I work more and more in the mental world, and less and less in the astral; but the majority of my readers will not know exactly what I mean by that statement. There is a greater difference between the astral and the mental than there is between the astral and the physical.
Do not despise the astral. Its dynamics are of colossal import. But cultivate more and more the purely mental, because the astral in all of you is developed beyond the mental.
In my former writings I have told you something of the dangers of the astral. Now I want to tell you some of the more obvious dangers of the mental.
Those who learn that they can create in mind need to develop a sense of responsibility. They are too reckless in demonstrating their power. Remember that as you go up in the planes of being you get into subtler and subtler regions, and strength increases with the degree of subtlety--not the reverse, as you would naturally suppose.
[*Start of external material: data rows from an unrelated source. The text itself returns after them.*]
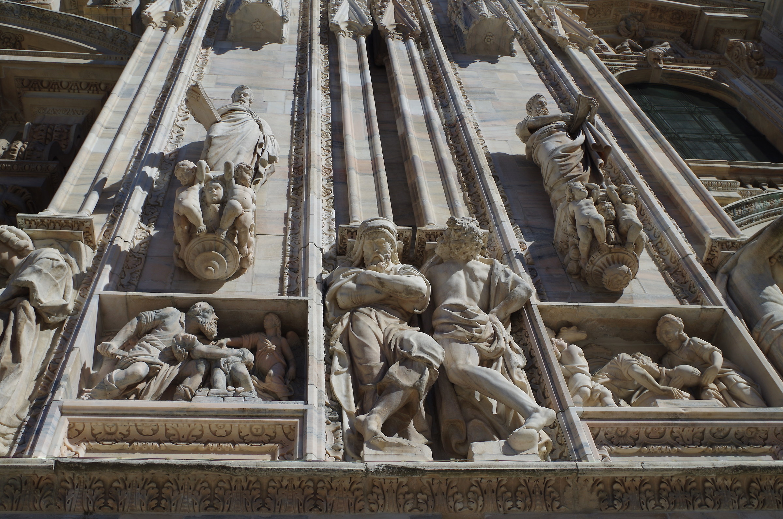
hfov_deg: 53.2
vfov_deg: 36.7
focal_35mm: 36
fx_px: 781
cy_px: 260
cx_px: 392
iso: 100
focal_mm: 24.38
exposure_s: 1/160
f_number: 9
One of the greatest temptations of the mental world is that of the creation of falsehoods. By stating that which is not true, you project into the realm of mind a picture that has a certain permanency. It may deceive others, but in time it will deceive you, its creator. Those who speak falsely cannot perceive truth. Those who create false pictures in the mental world will be deceived by those very pictures; they will reap the effects of the causes they have set up.
Have you not known people who were always being deceived by their “friends”? They are generally those who have left deceiving pictures behind themselves. There are people who cannot discriminate between the false and the true. They deceive and are deceived. Those who deceive are always deceived, whatever their supposed intellect may be.